The important point is that the risks associated with childhood hypertension, including early cardiovascular disease and kidney damage in adult life, are substantially reduced by early detection and appropriate management. With proper assessment and follow-up, most children with hypertension grow into healthy adults with excellent long-term outcomes.

❓Frequently Asked Questions

Does one high reading mean my child has hypertension?

No. A single elevated reading is not sufficient to diagnose hypertension in a child. Most guidelines require elevated readings on at least three separate occasions before a formal diagnosis is made. A single raised reading in clinic frequently reflects anxiety, recent activity, or measurement error rather than true hypertension.

Could my child's high reading be caused by anxiety in clinic?

Yes, and this is one of the commonest explanations. White coat hypertension, in which blood pressure is elevated in medical settings but normal in everyday life, accounts for a substantial proportion of raised readings in children referred for assessment. A 24-hour ambulatory blood pressure monitor worn at home and school resolves the question effectively.

What is a normal blood pressure for my child?

Normal blood pressure in children depends on age, sex, and height. There is no single figure that applies across all children. The reference table on this site provides normal ranges for boys and girls from age one to seventeen at the 50th height percentile. Your child's reading should be interpreted against the appropriate column for their age and sex.

Why would a young child have high blood pressure?

Younger children are more likely to have an underlying cause, such as kidney disease, coarctation of the aorta, or a problem with the adrenal or thyroid glands. Below the age of six, a secondary cause should be actively investigated rather than assumed absent.

Can obesity cause high blood pressure in my teenager?

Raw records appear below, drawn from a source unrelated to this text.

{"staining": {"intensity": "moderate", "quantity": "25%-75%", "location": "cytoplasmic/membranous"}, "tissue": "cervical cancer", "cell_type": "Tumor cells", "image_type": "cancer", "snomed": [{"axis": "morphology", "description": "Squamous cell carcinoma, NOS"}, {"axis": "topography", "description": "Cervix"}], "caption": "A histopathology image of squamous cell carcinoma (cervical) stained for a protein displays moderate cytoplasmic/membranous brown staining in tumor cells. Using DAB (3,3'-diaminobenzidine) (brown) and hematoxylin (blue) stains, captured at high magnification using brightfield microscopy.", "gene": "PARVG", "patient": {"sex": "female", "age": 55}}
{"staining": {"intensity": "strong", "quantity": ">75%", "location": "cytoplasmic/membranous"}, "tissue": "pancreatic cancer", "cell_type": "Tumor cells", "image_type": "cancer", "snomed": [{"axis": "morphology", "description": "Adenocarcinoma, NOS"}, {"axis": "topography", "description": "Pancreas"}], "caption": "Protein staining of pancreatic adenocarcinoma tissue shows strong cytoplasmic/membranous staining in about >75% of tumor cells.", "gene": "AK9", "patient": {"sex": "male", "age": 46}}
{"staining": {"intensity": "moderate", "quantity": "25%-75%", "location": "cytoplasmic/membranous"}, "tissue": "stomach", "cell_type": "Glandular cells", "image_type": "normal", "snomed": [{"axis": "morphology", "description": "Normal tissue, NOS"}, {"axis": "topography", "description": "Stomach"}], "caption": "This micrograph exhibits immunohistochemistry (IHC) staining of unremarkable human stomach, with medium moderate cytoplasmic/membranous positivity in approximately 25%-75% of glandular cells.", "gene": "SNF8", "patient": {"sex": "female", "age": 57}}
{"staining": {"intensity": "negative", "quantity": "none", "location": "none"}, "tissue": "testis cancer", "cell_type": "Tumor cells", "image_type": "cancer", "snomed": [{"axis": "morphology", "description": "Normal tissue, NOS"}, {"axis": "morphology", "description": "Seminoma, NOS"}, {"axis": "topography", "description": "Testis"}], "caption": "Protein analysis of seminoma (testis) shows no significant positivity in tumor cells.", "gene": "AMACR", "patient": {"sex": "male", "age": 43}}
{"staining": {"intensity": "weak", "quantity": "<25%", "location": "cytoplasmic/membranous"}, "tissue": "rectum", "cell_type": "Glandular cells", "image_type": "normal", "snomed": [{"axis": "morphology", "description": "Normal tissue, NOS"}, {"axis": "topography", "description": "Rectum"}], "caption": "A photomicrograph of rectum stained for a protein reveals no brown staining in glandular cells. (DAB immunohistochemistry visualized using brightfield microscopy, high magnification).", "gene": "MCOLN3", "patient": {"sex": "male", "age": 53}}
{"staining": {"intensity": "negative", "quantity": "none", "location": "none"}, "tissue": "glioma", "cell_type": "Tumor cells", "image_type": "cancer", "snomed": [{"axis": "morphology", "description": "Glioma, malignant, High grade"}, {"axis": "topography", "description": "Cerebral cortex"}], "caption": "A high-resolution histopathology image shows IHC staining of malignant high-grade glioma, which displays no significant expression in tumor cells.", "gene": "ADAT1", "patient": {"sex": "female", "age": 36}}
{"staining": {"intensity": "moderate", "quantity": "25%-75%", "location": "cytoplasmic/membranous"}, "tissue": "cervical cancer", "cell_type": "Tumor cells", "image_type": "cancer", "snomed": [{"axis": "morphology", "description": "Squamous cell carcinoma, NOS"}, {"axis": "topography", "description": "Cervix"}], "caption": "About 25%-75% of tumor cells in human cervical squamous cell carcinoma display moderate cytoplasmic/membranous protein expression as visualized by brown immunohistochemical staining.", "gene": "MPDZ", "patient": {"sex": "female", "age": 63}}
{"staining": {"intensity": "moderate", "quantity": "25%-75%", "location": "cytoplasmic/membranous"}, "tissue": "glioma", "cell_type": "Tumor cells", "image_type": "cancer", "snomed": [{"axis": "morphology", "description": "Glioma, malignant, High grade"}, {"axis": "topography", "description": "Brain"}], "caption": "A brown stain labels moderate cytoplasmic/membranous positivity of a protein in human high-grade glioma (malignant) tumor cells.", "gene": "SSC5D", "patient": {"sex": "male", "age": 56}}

Yes. Excess weight is now one of the commonest drivers of primary hypertension in teenagers. The relationship is well established, and weight loss combined with dietary and lifestyle changes can produce sustained reductions in blood pressure in many affected young people.

Should my child have an ECG and echocardiogram?

An echocardiogram is recommended when hypertension is confirmed, when a heart murmur is present, when the ECG shows any abnormality, or when there is clinical concern about heart muscle thickening. Dr Giardini performs both the ECG and echocardiogram at the same appointment, with findings discussed immediately.

What is a 24-hour blood pressure monitor and how does it work?

An ambulatory blood pressure monitor is a small device worn on the upper arm for 24 hours. It inflates automatically every 15 to 30 minutes, recording blood pressure during normal daily activities and during sleep. It is the most accurate way to confirm whether a child's blood pressure is genuinely elevated, or whether the raised reading in clinic was caused by anxiety.

Can ADHD medication raise my child's blood pressure?

Yes. Stimulant medications including methylphenidate and amphetamine-based medicines can cause modest increases in heart rate and blood pressure. Blood pressure should be checked before starting any stimulant medication and monitored regularly during treatment. A dedicated guide to cardiac screening before ADHD medication is available on this site.

Is childhood hypertension dangerous?

Persistent untreated hypertension can affect the heart, kidneys, and blood vessels over time, increasing the risk of cardiovascular disease and kidney damage in adulthood. Early detection and appropriate management substantially reduces these risks. Most children with properly assessed and managed hypertension have an excellent long-term outlook.

When should I seek urgent help for high blood pressure in my child?

Seek urgent medical attention if high blood pressure is accompanied by severe headache, vomiting, visual disturbance, confusion, chest pain, breathlessness, weakness, seizures, or collapse. These features suggest a hypertensive emergency requiring same-day assessment. For non-urgent concerns, contact your GP promptly rather than waiting for a routine review.